La narrazione hobbesiana, in realtà, finisce per arenarsi su due scogli: il primo riguarda i meccanismi di autoriproduzione del potere: se lo Stato si fonda sulla paura dei suoi cittadini, la utilizzerà sempre come strumento per legittimarsi e perpetrarsi. In secondo luogo, la società è lungi dal costituire un’entità compatta e omogenea. Conflitti sociali, culturali e politici, la attraversano. Le paure altro non sono che panico morale, ovvero la percezione e la rappresentazione di specifici individui e gruppi sociali come una minaccia da parte della società affluente. Per neutralizzare il pericolo, si mobilitano gli apparati ideologici e repressivi, in particolare quando le lacerazioni del tessuto sociale appaiono ancora più marcate. Il risultato è quasi sempre quello delle limitazioni delle libertà civili e politiche, a partire dalla stigmatizzazione e della presunzione di colpevolezza delle classi pericolose di turno.

Il decreto 162 del 31 0ttobre prevede un nuovo articolo del Codice Penale, il 434bis, che definisce i rave come minaccia all’ordine pubblico, alla salute e all’incolumità pubblica, segue lo schema sopra delineato. La neonata coalizione di governo sa bene di rappresentare non più di un quarto degli Italiani, nonché di essere attraversata da pesanti divisioni interne. Uscendo dal Palazzo, le conseguenze della pandemia e della guerra in Ucraina si stanno riverberando nell’aggravamento della crisi economica, comportando il peggioramento delle condizioni di vita di strati sempre più vasti della popolazione. La maggioranza attuale non dispone né dell’autorevolezza né dei margini di manovra necessari a fare fronte a questo contesto critico, anche perché l’agenda economica è ancorata alle linee guida europee. In questo contesto, ecco che la paura, declinata nella sua accezione di panico morale, diventa la risorsa principale che la coalizione governativa adotta. All’interno della maggioranza, il ricorso alla legge e all’ordine serve a ricompattare le divisioni.

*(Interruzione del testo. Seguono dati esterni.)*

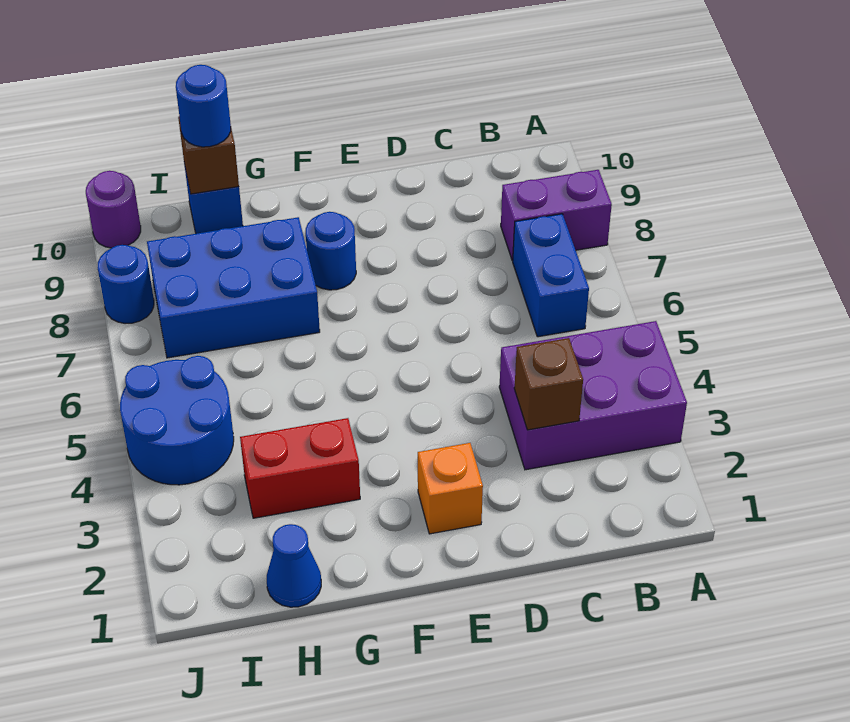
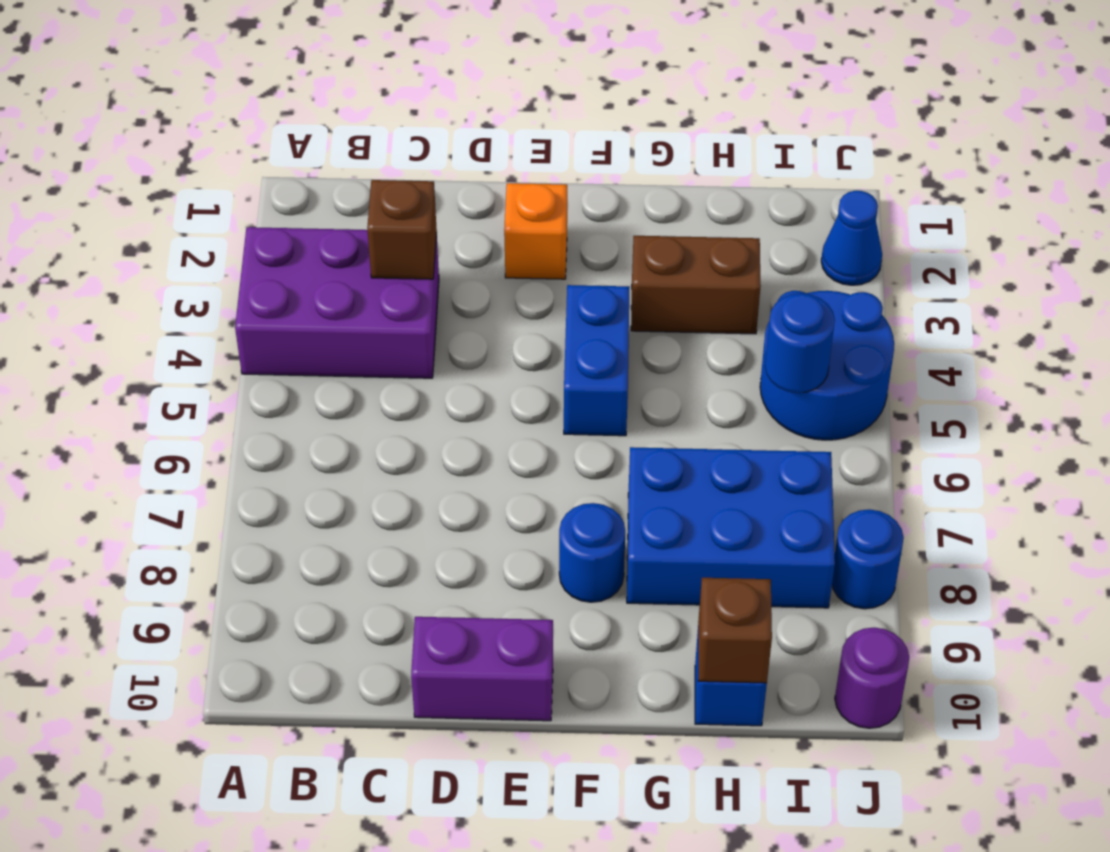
purple 1x2 brick [501,170,612,261] -> purple 1x2 brick moved to [411,617,553,721]
blue 1x2 brick [513,214,589,337] -> blue 1x2 brick moved to [564,285,630,436]
red 1x2 brick [240,418,360,518] -> brown 1x2 brick [631,236,761,334]
blue 1x1 cone [267,524,321,607] -> blue 1x1 cone moved to [821,191,882,285]
blue 1x1 round brick [176,65,231,147] -> blue 1x1 round brick moved to [765,293,835,393]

All’esterno, oltre a lanciare il messaggio che il governo “sta facendo qualcosa”, la proposizione di un pacchetto di politiche penali repressive, in cui rientra anche la riproposizione dell’ergastolo ostativo, sortisce l’effetto di una cortina fumogena che copre i vuoti progettuali e programmatici del governo.

Non si ha memoria di un rave che sia degenerato in risse, morti, atti di vandalismo, danneggiamenti, saccheggi, scontri violenti. Eppure, lo sgombero di un raduno “illegale” a Modena, fornisce il pretesto per un decreto che, a partire dall’individuazione di una nuova categoria di criminali, ovvero i ravers, introduce la reclusione da 3 a 6 anni per gli organizzatori e pene minori per i partecipanti. Ci troviamo dentro un immaginario in parte collodiano in parte da Strapaese, in cui i Lucignoli di turno trascinano i Pinocchi sprovveduti alla perdizione, a colpi di balli sfrenati, droghe e alcool, in preda al quale questa umanità minacciosa assalirebbe la proprietà privata e minaccerebbe l’incolumità della gente, magari invogliandola a infoltire le schiere del rave. Il tutto, ripetiamo, senza alcun riscontro sul piano reale, e in aperta violazione dell’articolo 17 della Carta costituzionale, laddove l’assembramento dei neofascisti a Predappio viene derubricato a manifestazione folcloristica. Non ci piace questo governo, e non si tratta di una questione pregiudiziale, bensì di constatare che, all’autoritarismo congenito, si sommano insipienza e malafede. E della malafede bisogna avere paura. Non dei ravers.